Saved data entries:
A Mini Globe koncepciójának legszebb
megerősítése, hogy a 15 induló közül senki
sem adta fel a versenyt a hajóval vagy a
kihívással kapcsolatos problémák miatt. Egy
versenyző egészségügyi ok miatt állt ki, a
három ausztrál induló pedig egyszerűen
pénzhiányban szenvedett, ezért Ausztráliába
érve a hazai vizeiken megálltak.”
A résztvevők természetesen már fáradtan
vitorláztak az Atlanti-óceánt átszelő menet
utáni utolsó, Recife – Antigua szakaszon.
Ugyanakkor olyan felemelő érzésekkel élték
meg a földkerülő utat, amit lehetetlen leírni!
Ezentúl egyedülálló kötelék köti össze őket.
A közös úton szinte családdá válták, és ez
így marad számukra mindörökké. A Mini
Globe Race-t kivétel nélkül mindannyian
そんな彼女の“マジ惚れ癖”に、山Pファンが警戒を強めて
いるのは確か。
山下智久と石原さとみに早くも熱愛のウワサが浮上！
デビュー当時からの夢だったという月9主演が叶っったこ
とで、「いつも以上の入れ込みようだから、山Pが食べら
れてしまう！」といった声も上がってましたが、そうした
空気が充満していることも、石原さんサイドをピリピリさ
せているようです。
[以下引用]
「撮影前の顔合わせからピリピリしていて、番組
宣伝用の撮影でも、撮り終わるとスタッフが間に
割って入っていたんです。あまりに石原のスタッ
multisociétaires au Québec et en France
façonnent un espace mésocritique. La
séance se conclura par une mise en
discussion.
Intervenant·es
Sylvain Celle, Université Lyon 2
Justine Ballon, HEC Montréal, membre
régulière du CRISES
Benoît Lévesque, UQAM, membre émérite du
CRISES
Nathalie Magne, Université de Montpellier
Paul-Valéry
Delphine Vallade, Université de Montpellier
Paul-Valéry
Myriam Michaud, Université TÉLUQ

What is needed: Return all of the entries exactly as written.

Your response:
A Mini Globe koncepciójának legszebb
megerősítése, hogy a 15 induló közül senki
sem adta fel a versenyt a hajóval vagy a
kihívással kapcsolatos problémák miatt. Egy
versenyző egészségügyi ok miatt állt ki, a
három ausztrál induló pedig egyszerűen
pénzhiányban szenvedett, ezért Ausztráliába
érve a hazai vizeiken megálltak.”
A résztvevők természetesen már fáradtan
vitorláztak az Atlanti-óceánt átszelő menet
utáni utolsó, Recife – Antigua szakaszon.
Ugyanakkor olyan felemelő érzésekkel élték
meg a földkerülő utat, amit lehetetlen leírni!
Ezentúl egyedülálló kötelék köti össze őket.
A közös úton szinte családdá válták, és ez
így marad számukra mindörökké. A Mini
Globe Race-t kivétel nélkül mindannyian
そんな彼女の“マジ惚れ癖”に、山Pファンが警戒を強めて
いるのは確か。
山下智久と石原さとみに早くも熱愛のウワサが浮上！
デビュー当時からの夢だったという月9主演が叶っったこ
とで、「いつも以上の入れ込みようだから、山Pが食べら
れてしまう！」といった声も上がってましたが、そうした
空気が充満していることも、石原さんサイドをピリピリさ
せているようです。
[以下引用]
「撮影前の顔合わせからピリピリしていて、番組
宣伝用の撮影でも、撮り終わるとスタッフが間に
割って入っていたんです。あまりに石原のスタッ
multisociétaires au Québec et en France
façonnent un espace mésocritique. La
séance se conclura par une mise en
discussion.
Intervenant·es
Sylvain Celle, Université Lyon 2
Justine Ballon, HEC Montréal, membre
régulière du CRISES
Benoît Lévesque, UQAM, membre émérite du
CRISES
Nathalie Magne, Université de Montpellier
Paul-Valéry
Delphine Vallade, Université de Montpellier
Paul-Valéry
Myriam Michaud, Université TÉLUQ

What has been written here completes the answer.